Donald Trump Says 'Relax. We're Doing Great. It All Will Pass' As Coronavirus Concerns Mount

The United States added 559 new coronavirus cases, including six deaths, in the past day, according to the statistical site Worldometers. Even so, on Sunday afternoon, Donald Trump attempted to sound a positive note at a press briefing by telling Americans to "relax."

"We're gonna all be great, we're gonna be so good," Trump said at the White House press briefing, as quoted via Twitter by CNN reporter Daniel Dale. "Relax. We're doing great. It all will pass."

A total of 63 Americans have died in the coronavirus outbreak, with more than 3,500 cases nationwide.

Trump also said that he was "very happy" that Federal Reserve Chair Jerome Powell announced on Sunday that it would effectively eliminate its target interest rate — the rate at which it loans money to other financial institutions — to zero, according to a CNN report. The move is designed to prop up the U.S. economy during the coronavirus crisis and marks the first time the Fed has slashed the rate to zero since the 2008 financial collapse.

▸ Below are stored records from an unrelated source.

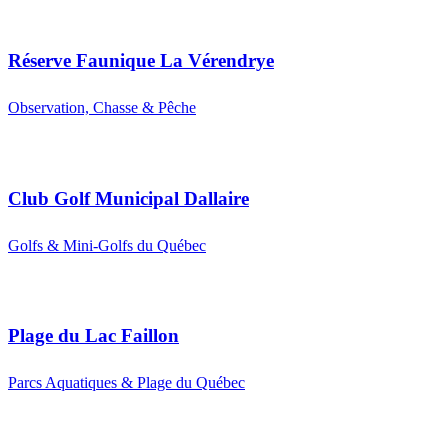
Réserve Faunique La Vérendrye
Observation, Chasse & Pêche
Club Golf Municipal Dallaire
Golfs & Mini-Golfs du Québec
Plage du Lac Faillon
Parcs Aquatiques & Plage du Québec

Throughout the country, however, states and localities continued to announce drastic measures designed to stem the spread of the highly contagious coronavirus, according to the CNN report. In California, Governor Gavin Newsom ordered drinking establishments — bars, nightclubs, wineries, and brewpubs — to close because they perform a "non-essential" function.

In New York City and three surrounding counties, all public schools will close their doors starting sometime this week, Governor Andrew Cuomo announced, according to CNN.

Health care workers protect against coronavirus.
Getty Images | Luis Ascui
The U.S. health care system risks becoming overwhelmed by the coronavirus pandemic.

The crackdowns on public gatherings are designed to curtail the spread of COVID-19, the respiratory disease caused by a novel coronavirus, and as a result, allow the overburdened U.S. health care system to handle what is likely to be an influx of patients with the new ailment.

According to a Washington Post report, even a moderate disease outbreak could lead to 200,000 Americans requiring intensive care in hospitals. But there are currently only about 100,000 ICU beds throughout the country — and most are currently in use.

In Italy and China, both countries hit hard by the coronavirus pandemic, the hospital overflow situation has already occurred, and "patients have been denied care and have died as a result," according to the Post report.

But a former Trump administration health security official, Tom Bossert — whose job was eliminated when Trump slashed the National Security Council's pandemic response team — said last week that the current coronavirus pandemic could infect up to 100 million Americans, a situation that would leave the health care system swamped, even though most of the infected victims would not require hospitalization.

Experts also say that the lack of testing for coronavirus in the early stages of the outbreak contributed to the rapid spread of the virus. But according to one Politico reporter who has covered the administration's response to the pandemic, it was Trump himself who slowed the testing rollout, fearing that increased numbers of cases would damage his bid for reelection in November.